The diaphragm is a tough, fibrous sheet at the base of the thorax, with muscle around its edge. When the diaphragm muscle contracts, the diaphragm moves down, again increasing the volume of the thorax. This increase in volume reduces the air pressure in the thoracic cavity. As the air pressure outside the body is higher, air rushes into the lungs through the mouth or nose, so ventilation is achieved.
exhaling
The opposite happens when breathing out; during forced exhalation, the internal intercostal muscles contract and the diaphragm muscles relax. Thoracic volume decreases, so air pressure becomes greater than outside the body. Air rushes out of the lungs to equalise the pressure. Again, ventilation is achieved.
Physical activity and the rate and depth of breathing
It has already been stated that the rate and depth of breathing increase during exercise. For limbs to move faster, aerobic respiration in the skeletal muscles increases. Carbon dioxide is a waste product of aerobic respiration (see Chapter 12). As a result, carbon dioxide builds up in the muscle cells and diffuses into the plasma in the bloodstream more rapidly. The brain detects increases in carbon dioxide concentration in the blood and stimulates the breathing mechanism to speed up, increasing the rate of expiration of the gas.

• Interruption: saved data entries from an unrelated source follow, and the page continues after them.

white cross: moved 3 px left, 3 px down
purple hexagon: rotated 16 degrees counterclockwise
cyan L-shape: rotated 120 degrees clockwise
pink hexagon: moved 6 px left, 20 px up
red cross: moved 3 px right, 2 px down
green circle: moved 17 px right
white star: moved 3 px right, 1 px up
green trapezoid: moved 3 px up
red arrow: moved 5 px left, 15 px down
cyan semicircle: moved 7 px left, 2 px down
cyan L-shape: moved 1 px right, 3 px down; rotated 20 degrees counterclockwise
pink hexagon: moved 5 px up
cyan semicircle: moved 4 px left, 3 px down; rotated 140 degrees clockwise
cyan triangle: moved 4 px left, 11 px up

Protection of the gas exchange system from pathogens and particles
Pathogens, such as bacteria, and dust particles are present in the air we breathe in and are potentially dangerous if not actively removed.

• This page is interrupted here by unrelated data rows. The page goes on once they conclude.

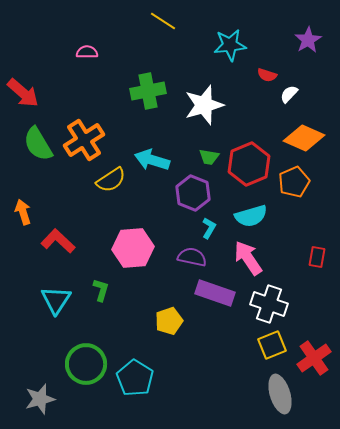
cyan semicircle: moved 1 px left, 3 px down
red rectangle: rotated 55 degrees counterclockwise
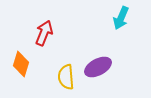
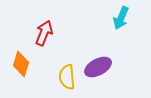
yellow semicircle: moved 1 px right
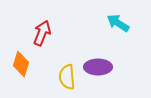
cyan arrow: moved 3 px left, 5 px down; rotated 100 degrees clockwise
red arrow: moved 2 px left
purple ellipse: rotated 28 degrees clockwise
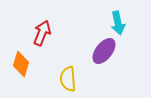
cyan arrow: rotated 135 degrees counterclockwise
purple ellipse: moved 6 px right, 16 px up; rotated 52 degrees counterclockwise
yellow semicircle: moved 1 px right, 2 px down
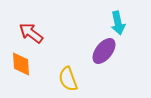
red arrow: moved 11 px left; rotated 75 degrees counterclockwise
orange diamond: rotated 20 degrees counterclockwise
yellow semicircle: rotated 15 degrees counterclockwise
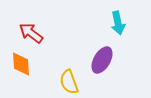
purple ellipse: moved 2 px left, 9 px down; rotated 8 degrees counterclockwise
yellow semicircle: moved 1 px right, 3 px down
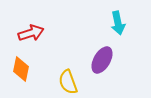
red arrow: rotated 125 degrees clockwise
orange diamond: moved 5 px down; rotated 15 degrees clockwise
yellow semicircle: moved 1 px left
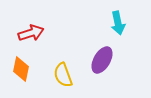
yellow semicircle: moved 5 px left, 7 px up
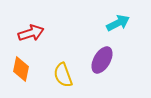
cyan arrow: rotated 105 degrees counterclockwise
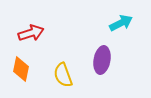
cyan arrow: moved 3 px right
purple ellipse: rotated 20 degrees counterclockwise
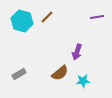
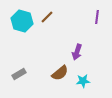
purple line: rotated 72 degrees counterclockwise
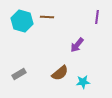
brown line: rotated 48 degrees clockwise
purple arrow: moved 7 px up; rotated 21 degrees clockwise
cyan star: moved 1 px down
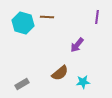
cyan hexagon: moved 1 px right, 2 px down
gray rectangle: moved 3 px right, 10 px down
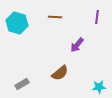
brown line: moved 8 px right
cyan hexagon: moved 6 px left
cyan star: moved 16 px right, 5 px down
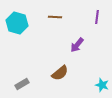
cyan star: moved 3 px right, 2 px up; rotated 24 degrees clockwise
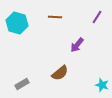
purple line: rotated 24 degrees clockwise
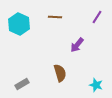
cyan hexagon: moved 2 px right, 1 px down; rotated 10 degrees clockwise
brown semicircle: rotated 66 degrees counterclockwise
cyan star: moved 6 px left
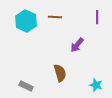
purple line: rotated 32 degrees counterclockwise
cyan hexagon: moved 7 px right, 3 px up
gray rectangle: moved 4 px right, 2 px down; rotated 56 degrees clockwise
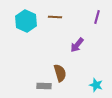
purple line: rotated 16 degrees clockwise
gray rectangle: moved 18 px right; rotated 24 degrees counterclockwise
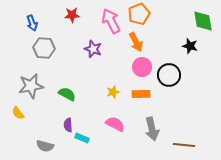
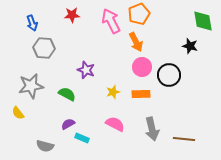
purple star: moved 7 px left, 21 px down
purple semicircle: moved 1 px up; rotated 64 degrees clockwise
brown line: moved 6 px up
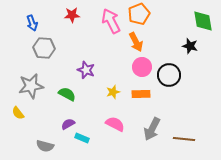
gray arrow: rotated 40 degrees clockwise
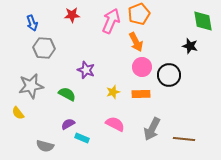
pink arrow: rotated 50 degrees clockwise
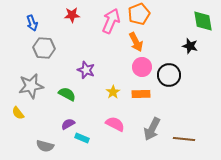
yellow star: rotated 16 degrees counterclockwise
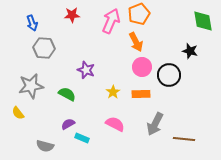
black star: moved 5 px down
gray arrow: moved 3 px right, 5 px up
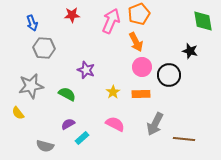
cyan rectangle: rotated 64 degrees counterclockwise
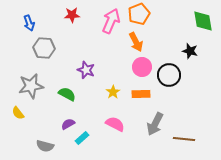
blue arrow: moved 3 px left
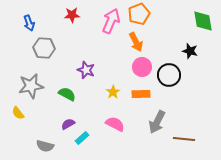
gray arrow: moved 2 px right, 2 px up
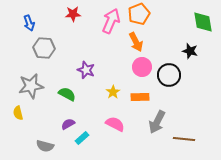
red star: moved 1 px right, 1 px up
green diamond: moved 1 px down
orange rectangle: moved 1 px left, 3 px down
yellow semicircle: rotated 24 degrees clockwise
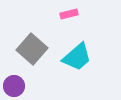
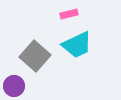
gray square: moved 3 px right, 7 px down
cyan trapezoid: moved 12 px up; rotated 16 degrees clockwise
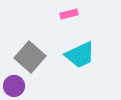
cyan trapezoid: moved 3 px right, 10 px down
gray square: moved 5 px left, 1 px down
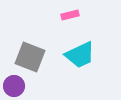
pink rectangle: moved 1 px right, 1 px down
gray square: rotated 20 degrees counterclockwise
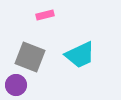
pink rectangle: moved 25 px left
purple circle: moved 2 px right, 1 px up
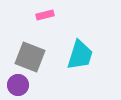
cyan trapezoid: rotated 48 degrees counterclockwise
purple circle: moved 2 px right
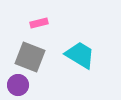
pink rectangle: moved 6 px left, 8 px down
cyan trapezoid: rotated 76 degrees counterclockwise
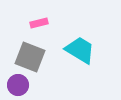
cyan trapezoid: moved 5 px up
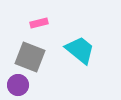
cyan trapezoid: rotated 8 degrees clockwise
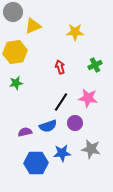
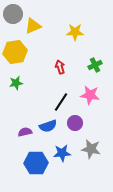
gray circle: moved 2 px down
pink star: moved 2 px right, 3 px up
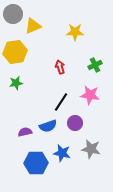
blue star: rotated 18 degrees clockwise
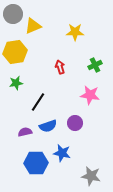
black line: moved 23 px left
gray star: moved 27 px down
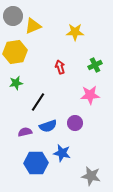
gray circle: moved 2 px down
pink star: rotated 12 degrees counterclockwise
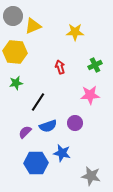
yellow hexagon: rotated 15 degrees clockwise
purple semicircle: rotated 32 degrees counterclockwise
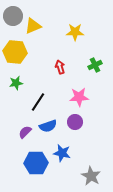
pink star: moved 11 px left, 2 px down
purple circle: moved 1 px up
gray star: rotated 18 degrees clockwise
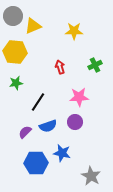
yellow star: moved 1 px left, 1 px up
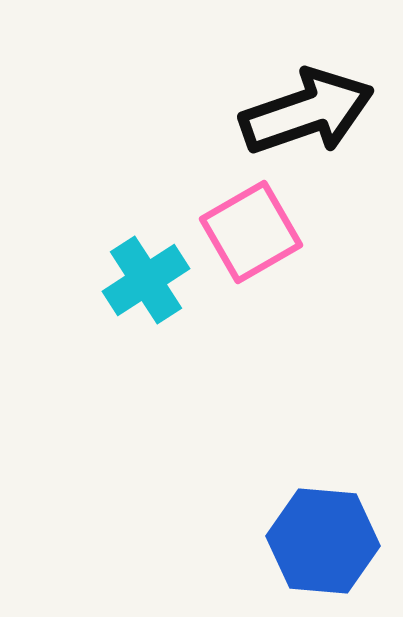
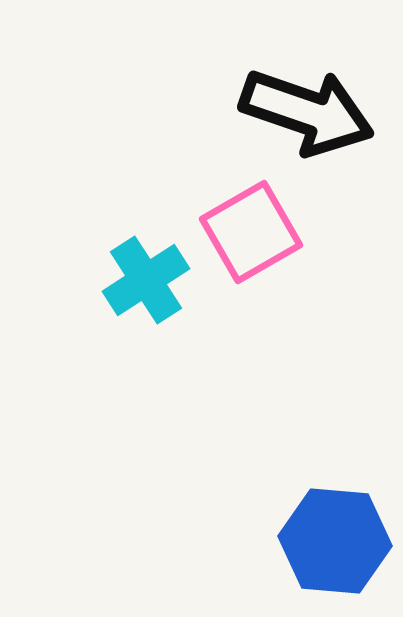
black arrow: rotated 38 degrees clockwise
blue hexagon: moved 12 px right
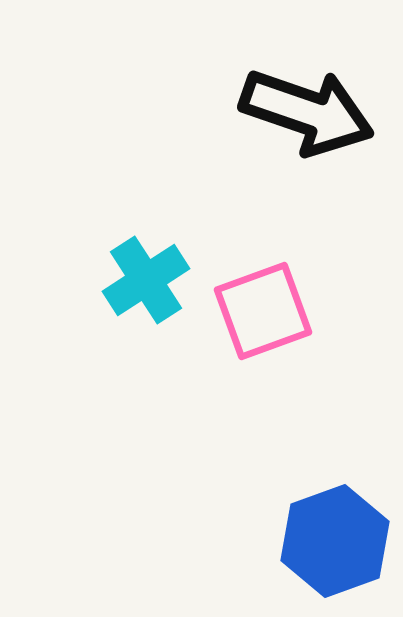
pink square: moved 12 px right, 79 px down; rotated 10 degrees clockwise
blue hexagon: rotated 25 degrees counterclockwise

Two types of cells (Figure 11.5) provide mechanisms to help achieve this.
Goblet cells are found in the epithelial lining of the trachea, bronchi and some bronchioles of the respiratory tract. Their role is to secrete mucus. The mucus forms a thin film over the internal lining. This sticky liquid traps pathogens and small particles, preventing them from entering the alveoli where they could cause infection or physical damage.
Ciliated cells are also present in the epithelial lining of the respiratory tract (see ‘Levels of organisation’ in Chapter 2). They are in a continually flicking motion to move the mucus, secreted by the goblet cells, upwards and away from the lungs. When the mucus reaches the top of the trachea, it passes down the gullet during normal swallowing.